Rubber Couplings Flexible Coupling For Shaft Construction

Rubber Couplings Flexible coupling for shaft construction

Since the sleeve or the ring piece surrounding the sleeve is able to approach the stopper or abut against the stop in use of the coupling, an improvement of the arrangement dictates that the stop, The direction of the sleeve is curved in a concave manner. That is to say, these stoppers are fitted to the sleeve and the shape or radius of the loop around the sleeve. The coupling is a resilient coupling for a shaft structure for articulating the two shaft segments and comprising a plurality of sleeves and a plurality of ring pieces, the plurality of sleeves having respect to the central axis M of the coupling And the circumference is arranged at a predetermined angular spacing, each of which surrounds two adjacent sleeves and each sleeve is surrounded by at least two ring pieces, wherein one of the loop pieces is capable of transmitting torque through the shaft section And the other ring piece is capable of withstanding the thrust, and further comprises a support mechanism for guiding the plurality of ring pieces on at least one of the sleeves and a rubber elastic housing, the loop plate, the support mechanism and the sleeve at least partially Placed in the housing. The support mechanism has at least two separate snap rings which are individually constructed and disposed on the sleeve, each having a retaining ring against the opposite axial end of the ring piece subjected to the tension, the axial position of the collar relative to the sleeve, The predetermined theoretical cross-section of the supported loop pieces is predetermined.

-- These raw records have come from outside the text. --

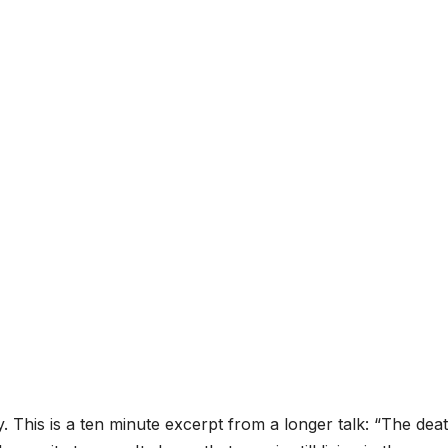
 This is a ten minute excerpt from a longer talk: “The dea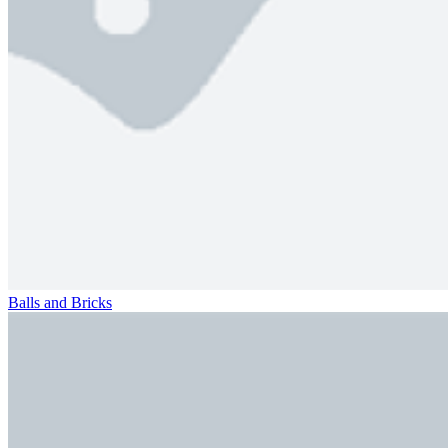
Balls and Bricks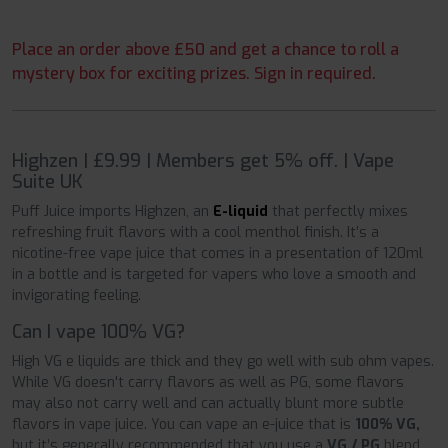
Place an order above £50 and get a chance to roll a
mystery box for exciting prizes. Sign in required.
Highzen | £9.99 | Members get 5% off. | Vape
Suite UK
Puff Juice imports Highzen, an
E-liquid
that perfectly mixes
refreshing fruit flavors with a cool menthol finish. It’s a
nicotine-free vape juice that comes in a presentation of 120ml
in a bottle and is targeted for vapers who love a smooth and
invigorating feeling.
Can I vape 100% VG?
High VG e liquids are thick and they go well with sub ohm vapes.
While VG doesn't carry flavors as well as PG, some flavors
may also not carry well and can actually blunt more subtle
flavors in vape juice. You can vape an e-juice that is
100% VG,
but it’s generally recommended that you use a
VG / PG
blend.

   In view of the prior art, the purpose of the coupling is to provide a flexible coupling provided with a slot with improved shape which reduces or disperses the stress concentration and obtains a more uniform stress distribution, Thereby avoiding cracking or any other damage to the coupling and improving the reliability and durability of the coupling.

    The flexible coupling includes a tubular hub made of a rigid material, wherein the hub is provided with a slot extending substantially circumferentially to provide flexibility to the hub, the hub having an axial bore, The rotational force of the active rotational shaft accommodated in the axial bore at one end of the hub can be transmitted to the driven shaft which is connected to the other end of the hub, wherein the circumferential end portion of the hub adjacent to the slit portion Are convex shapes having an arcuate rearwardly inclined surface at least at the outer circumferential portion.

    The flexible coupling was subjected to a fatigue fracture test. The test showed that when a load of 150% was applied more than the rated load, the conventional coupling was broken when the load was applied for about 3 million times, and the load was applied even more than 10 million times Still work correctly.

 The new coupling includes an active half coupling, a passive half coupling, an active half coupling and a passive half coupling with connection holes in the connection hole for connecting the active half coupling and the passive half The pin of the coupling pin, the elastic sleeve on the pin. The new coupling structure is reasonable, easy assembly, light weight, small size, low production cost, with quantitative compensation of two-axis relative offset, vibration, cushioning and other performance, power transmission performance, can be widely used in positive and negative changes Many, starting more frequent in the low-speed rotation shaft system.

    The coupling, including the active half coupling, the passive half coupling, the active half coupling and the passive half coupling are provided with connection holes which include tapered holes on the half coupling and passive The cylindrical hole on the coupling shaft is connected with the connecting pin of the active half coupling and the passive coupling, and is fixed with elastic pad and nut, and the elastic sleeve is set on the pin. An elastomer with a large coefficient of friction is compounded on the outer surface of the passive half coupling.